Visit the url given by the last two lines, all workflows and corresponding files are listed on UI.

Command lines are also supported. Run rid ls to list your workflows and their status.

! rid ls

rid-kit is based on dflow, argo and minikube. So further complex and flexible managements of workflows can be achieved by their command lines. like kubectl get pods -n argo and argo show.

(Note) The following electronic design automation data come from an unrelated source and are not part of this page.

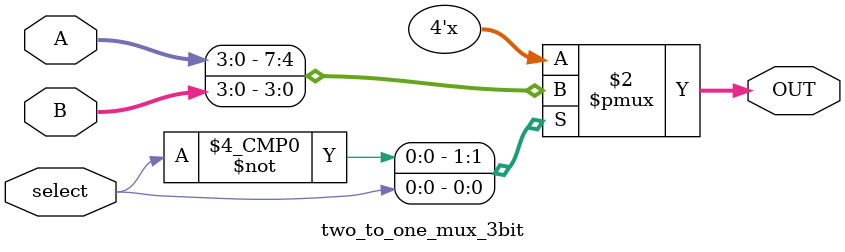
<source format=sv>
module mux_to_bus ( input logic [3:0] select,
        input logic [15:0] PC, MDR, MARMUX, ALU,
        output logic [15:0] BusOut );

        always_comb
        begin
            unique case (select)
                4'b1000 : BusOut = PC;
                4'b0100 : BusOut = MDR;
                4'b0010 : BusOut = MARMUX;
                4'b0001 : BusOut = ALU;
                default : BusOut = 16'hxxxx;
            endcase
        end

endmodule

module four_to_one_mux ( input logic [1:0] select,
        input logic [15:0] A, B, C, D,
        output logic [15:0] OUT );
        
        always_comb
        begin
            unique case (select)
                2'b00 : OUT = A;
                2'b01 : OUT = B;
                2'b10 : OUT = C;
                2'b11 : OUT = D;
                default : OUT = 16'hxxxx;
            endcase
        end

endmodule

module two_to_one_mux ( input logic select,
        input logic [15:0] A, B,
        output logic [15:0] OUT );
        
        always_comb
        begin
            unique case (select)
                1'b0 : OUT = A;
                1'b1 : OUT = B;
                default : OUT = 16'hxxxx;
            endcase
        end

endmodule

module two_to_one_mux_3bit ( input logic select,
        input logic [3:0] A, B,
        output logic [3:0] OUT );
        
        always_comb
        begin
            unique case (select)
                1'b0 : OUT = A;
                1'b1 : OUT = B;
                default : OUT = 3'bxxx;
            endcase
        end

endmodule

</source>
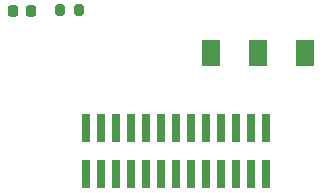
<source format=gbr>
%TF.GenerationSoftware,KiCad,Pcbnew,(7.0.0)*%
%TF.CreationDate,2023-04-30T12:38:50+09:00*%
%TF.ProjectId,RES_project,5245535f-7072-46f6-9a65-63742e6b6963,rev?*%
%TF.SameCoordinates,Original*%
%TF.FileFunction,Paste,Top*%
%TF.FilePolarity,Positive*%
%FSLAX46Y46*%
G04 Gerber Fmt 4.6, Leading zero omitted, Abs format (unit mm)*
G04 Created by KiCad (PCBNEW (7.0.0)) date 2023-04-30 12:38:50*
%MOMM*%
%LPD*%
G01*
G04 APERTURE LIST*
G04 Aperture macros list*
%AMRoundRect*
0 Rectangle with rounded corners*
0 $1 Rounding radius*
0 $2 $3 $4 $5 $6 $7 $8 $9 X,Y pos of 4 corners*
0 Add a 4 corners polygon primitive as box body*
4,1,4,$2,$3,$4,$5,$6,$7,$8,$9,$2,$3,0*
0 Add four circle primitives for the rounded corners*
1,1,$1+$1,$2,$3*
1,1,$1+$1,$4,$5*
1,1,$1+$1,$6,$7*
1,1,$1+$1,$8,$9*
0 Add four rect primitives between the rounded corners*
20,1,$1+$1,$2,$3,$4,$5,0*
20,1,$1+$1,$4,$5,$6,$7,0*
20,1,$1+$1,$6,$7,$8,$9,0*
20,1,$1+$1,$8,$9,$2,$3,0*%
G04 Aperture macros list end*
%ADD10R,1.524000X2.286000*%
%ADD11R,0.740000X2.400000*%
%ADD12RoundRect,0.218750X-0.218750X-0.256250X0.218750X-0.256250X0.218750X0.256250X-0.218750X0.256250X0*%
%ADD13RoundRect,0.200000X-0.200000X-0.275000X0.200000X-0.275000X0.200000X0.275000X-0.200000X0.275000X0*%
G04 APERTURE END LIST*
D10*
%TO.C,SW2*%
X70999999Y-36908499D03*
X74999999Y-36908499D03*
X78999999Y-36908499D03*
%TD*%
D11*
%TO.C,U1*%
X60379999Y-47189999D03*
X60379999Y-43289999D03*
X61649999Y-47189999D03*
X61649999Y-43289999D03*
X62919999Y-47189999D03*
X62919999Y-43289999D03*
X64189999Y-47189999D03*
X64189999Y-43289999D03*
X65459999Y-47189999D03*
X65459999Y-43289999D03*
X66729999Y-47189999D03*
X66729999Y-43289999D03*
X67999999Y-47189999D03*
X67999999Y-43289999D03*
X69269999Y-47189999D03*
X69269999Y-43289999D03*
X70539999Y-47189999D03*
X70539999Y-43289999D03*
X71809999Y-47189999D03*
X71809999Y-43289999D03*
X73079999Y-47189999D03*
X73079999Y-43289999D03*
X74349999Y-47189999D03*
X74349999Y-43289999D03*
X75619999Y-47189999D03*
X75619999Y-43289999D03*
%TD*%
D12*
%TO.C,D1*%
X54225000Y-33360000D03*
X55800000Y-33360000D03*
%TD*%
D13*
%TO.C,R1*%
X58197500Y-33320000D03*
X59847500Y-33320000D03*
%TD*%
M02*

</source>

For failed tasks, you may want to remove them or resubmit them from the failure steps.

For remove:

# rid rm task-ID
rid rm reinforced-dynamics-bsc7j 

For resubmit to modify and continue workflow:

# suppose the original workflow id is OLD_ID
rid resubmit -i your_dir -c path_to_rid.json -m path_to_machine.json OLD_ID -d NEW_ID

If you want to resubmit from a particular iteration and step:

rid resubmit -i your_dir -c path_to_rid.json -m path_to_machine.json OLD_ID -t ITERATION-ID -p STEP-KEY -d NEW_ID

The Workflow-ID is something like reinforced-dynamics-jq4jn appeared in the argo UI. If the workflow is archived, its name will appear as somethinig like a8463748-e15a-4f2c-882b-bfd981a76dac. If you want to resubmit a archived workflow, you have to provide the archived ID rather than the initial ID. The ITERATION-ID is just nth iteration the workflow has been executed. The STEP-KEY in rid includes the following steps: prep-exploration, run-exploration, prep-select, run-select, prep-label, run-label, label-stats, collect-data, merge-data, train, model-devi.